As Jesus went on from there, He saw a man called Matthew, sitting in the tax collector's booth; and He *said to him, "Follow Me!" And he got up and followed Him. Then it happened that as Jesus was reclining at the table in the house, behold, many tax collectors and sinners came and were dining with Jesus and His disciples. When the Pharisees saw this, they said to His disciples, "Why is your Teacher eating with the tax collectors and sinners?" But when Jesus heard this, He said, "It is not those who are healthy who need a physician, but those who are sick. "But go and learn what this means: 'I DESIRE COMPASSION, AND NOT SACRIFICE,' for I did not come to call the righteous, but sinners." (Matthew 9:9-13 NASB)

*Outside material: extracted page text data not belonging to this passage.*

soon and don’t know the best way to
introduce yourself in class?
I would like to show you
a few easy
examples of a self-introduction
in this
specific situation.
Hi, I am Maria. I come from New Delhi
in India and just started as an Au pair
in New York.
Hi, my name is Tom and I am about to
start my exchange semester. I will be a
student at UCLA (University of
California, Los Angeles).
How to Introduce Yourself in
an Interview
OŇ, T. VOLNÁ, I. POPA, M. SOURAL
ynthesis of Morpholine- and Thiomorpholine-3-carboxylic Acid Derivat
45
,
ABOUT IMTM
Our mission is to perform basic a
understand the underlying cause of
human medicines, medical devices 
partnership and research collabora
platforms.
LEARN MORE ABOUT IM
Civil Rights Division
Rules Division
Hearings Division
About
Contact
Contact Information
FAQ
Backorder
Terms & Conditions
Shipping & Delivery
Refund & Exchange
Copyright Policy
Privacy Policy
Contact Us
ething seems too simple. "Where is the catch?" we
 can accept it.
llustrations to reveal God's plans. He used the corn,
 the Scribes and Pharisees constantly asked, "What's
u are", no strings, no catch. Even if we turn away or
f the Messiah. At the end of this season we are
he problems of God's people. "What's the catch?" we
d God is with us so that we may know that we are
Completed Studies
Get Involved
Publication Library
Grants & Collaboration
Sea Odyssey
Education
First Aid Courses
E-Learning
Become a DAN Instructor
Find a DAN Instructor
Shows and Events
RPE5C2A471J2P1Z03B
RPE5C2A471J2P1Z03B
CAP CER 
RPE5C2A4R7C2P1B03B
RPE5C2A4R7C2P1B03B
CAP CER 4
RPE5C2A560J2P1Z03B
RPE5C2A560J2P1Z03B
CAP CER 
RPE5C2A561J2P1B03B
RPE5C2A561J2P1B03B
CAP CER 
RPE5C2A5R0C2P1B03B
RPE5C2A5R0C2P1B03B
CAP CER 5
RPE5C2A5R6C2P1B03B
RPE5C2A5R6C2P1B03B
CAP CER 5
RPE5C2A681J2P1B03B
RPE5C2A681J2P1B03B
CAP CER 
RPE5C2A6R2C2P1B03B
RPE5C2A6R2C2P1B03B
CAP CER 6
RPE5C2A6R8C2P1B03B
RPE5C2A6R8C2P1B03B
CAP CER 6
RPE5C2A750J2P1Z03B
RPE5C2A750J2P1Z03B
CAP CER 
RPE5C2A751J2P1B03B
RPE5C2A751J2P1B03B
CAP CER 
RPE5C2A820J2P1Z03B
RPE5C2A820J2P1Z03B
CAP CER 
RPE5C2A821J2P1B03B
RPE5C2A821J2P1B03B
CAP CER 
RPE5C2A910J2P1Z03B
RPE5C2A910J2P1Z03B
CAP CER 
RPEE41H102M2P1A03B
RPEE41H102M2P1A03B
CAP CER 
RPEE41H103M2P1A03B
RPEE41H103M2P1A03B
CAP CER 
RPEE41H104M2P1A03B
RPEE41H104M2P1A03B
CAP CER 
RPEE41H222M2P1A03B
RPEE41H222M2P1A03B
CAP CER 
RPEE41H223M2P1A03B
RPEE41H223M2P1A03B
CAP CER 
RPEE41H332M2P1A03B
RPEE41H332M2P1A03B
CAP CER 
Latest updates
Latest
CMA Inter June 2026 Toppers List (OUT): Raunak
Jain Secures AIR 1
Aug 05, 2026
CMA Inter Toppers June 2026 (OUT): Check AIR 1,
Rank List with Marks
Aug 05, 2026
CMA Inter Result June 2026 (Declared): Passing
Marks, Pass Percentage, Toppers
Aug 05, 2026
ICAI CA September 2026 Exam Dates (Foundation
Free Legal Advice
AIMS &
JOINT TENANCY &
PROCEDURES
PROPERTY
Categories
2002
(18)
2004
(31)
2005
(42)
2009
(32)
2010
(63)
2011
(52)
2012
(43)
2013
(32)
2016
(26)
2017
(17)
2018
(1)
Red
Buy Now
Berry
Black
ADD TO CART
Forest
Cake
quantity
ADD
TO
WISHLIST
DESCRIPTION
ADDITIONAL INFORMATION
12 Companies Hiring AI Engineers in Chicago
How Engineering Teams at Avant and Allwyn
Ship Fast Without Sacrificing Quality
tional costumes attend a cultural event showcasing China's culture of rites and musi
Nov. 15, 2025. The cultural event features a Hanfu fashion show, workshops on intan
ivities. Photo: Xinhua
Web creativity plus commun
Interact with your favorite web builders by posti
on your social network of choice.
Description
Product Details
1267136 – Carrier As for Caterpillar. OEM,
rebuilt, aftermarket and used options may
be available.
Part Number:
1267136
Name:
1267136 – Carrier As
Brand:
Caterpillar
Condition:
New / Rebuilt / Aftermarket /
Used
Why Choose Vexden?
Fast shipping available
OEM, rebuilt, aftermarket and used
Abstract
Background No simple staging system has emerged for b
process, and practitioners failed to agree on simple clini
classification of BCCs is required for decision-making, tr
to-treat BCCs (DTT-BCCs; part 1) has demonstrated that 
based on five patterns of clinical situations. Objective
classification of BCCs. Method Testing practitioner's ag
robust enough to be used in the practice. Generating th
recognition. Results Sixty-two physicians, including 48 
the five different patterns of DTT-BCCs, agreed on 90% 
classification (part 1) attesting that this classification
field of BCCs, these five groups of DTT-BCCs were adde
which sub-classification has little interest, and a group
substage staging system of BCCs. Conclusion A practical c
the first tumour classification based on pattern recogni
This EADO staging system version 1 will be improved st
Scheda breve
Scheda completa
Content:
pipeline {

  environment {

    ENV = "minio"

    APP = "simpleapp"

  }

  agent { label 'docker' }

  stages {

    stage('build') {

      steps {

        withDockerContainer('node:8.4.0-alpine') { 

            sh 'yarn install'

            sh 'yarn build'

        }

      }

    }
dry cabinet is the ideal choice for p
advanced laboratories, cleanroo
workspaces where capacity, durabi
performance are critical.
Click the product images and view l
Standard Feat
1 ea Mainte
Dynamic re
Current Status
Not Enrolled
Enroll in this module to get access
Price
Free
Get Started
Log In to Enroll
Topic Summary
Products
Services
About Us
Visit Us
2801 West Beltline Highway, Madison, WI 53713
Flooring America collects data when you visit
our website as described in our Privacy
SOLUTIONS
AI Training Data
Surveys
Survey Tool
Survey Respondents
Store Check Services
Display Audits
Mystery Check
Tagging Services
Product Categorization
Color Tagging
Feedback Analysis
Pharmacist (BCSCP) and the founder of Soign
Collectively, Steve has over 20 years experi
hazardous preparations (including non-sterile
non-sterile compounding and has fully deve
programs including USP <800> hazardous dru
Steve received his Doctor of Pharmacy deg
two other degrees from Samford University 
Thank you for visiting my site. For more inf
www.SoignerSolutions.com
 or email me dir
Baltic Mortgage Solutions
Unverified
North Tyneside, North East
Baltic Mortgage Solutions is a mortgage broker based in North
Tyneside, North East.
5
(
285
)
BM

This is a passage that has been abused so often by the Church as a means to justify licentiousness and folly. How often do we hear some evangelical say ‘where would Jesus hang out, and with who’ and everyone chimes in ‘He would be in the bars, and with prostitutes, and at the night clubs.’ Of course they will site this passage and others that on the surface seem to support their proposition, and in some sense I agree entirely with what they are saying. Jesus indeed would have hung out in the night clubs... with harlots and drunks. Now the next logical step is always to say that we need to be like Christ... to walk as He walked, and to do the things that he has done. Therefore logically we too must go to the night clubs, visit the drunks and prostitutes and so on. Again, I would agree with this as well... but it is not the complete story.
What was Christ’s purpose of reclining with ‘sinners’? To call sinners... to call them to what? Well what is Christ’s consistent call throughout the Gospel narrative? Repentance and faith! Jesus reclines with sinners, not as if He is one of them, He does not lower Himself by any means or become a sinner, but He enters the situation as a physician not as a sick man. He enters with the intent of healing to call sinners to repentance. His intent is to call those who are in sin to follow Him. Now are we to go to these places as Christ has gone? Of course... but only if we go with the purpose He went with. Our problem is that we will use this passage and others to justify worldliness as opposed to reading this passage and being empowered as missionaries to these environments. You see, if you are in this environment participating in sin you miss the point. Who wants a physician who is always sick? And if I am always sick do you really want to see my doctor? Of course not, yet if we drink down sin like water our message of a savior that leads us out of sin becomes invalid. We are called to be in the world, are not called to be like the world and there is all the difference in the world.
Now one of the other problems with the interpretation of this verse is that whenever a believer is rebuked for participating in ungodliness the will accuse the one rebuking of being like the Pharisees who questioned what Christ was doing. However, the accusation against the one rebuking is entirely out of bounds unless the Christian is in the environment of sinfulness as an intentional missionary bringing the healing message of the Gospel.
Also, one think you may consider, the Pharisees approached the disciples and asked why Jesus was in eating with the sinners, do you notice that the disciples were not in eating with them? Did you notice that it was Christ in there calling them out to follow Him, yet the disciples were on the outside being approached by the Pharisees? Now do not take this too far either. As believers we are not called to stand on the outside and wait for Christ to go in. We have been given the Holy Spirit and may indeed be called to go in and proclaim the salvation Christ offers if that is the Spirit’s direction. At the same time the Spirit never impels us to sin so that grace may abound.
Ok I suppose I have beat that into the ground enough.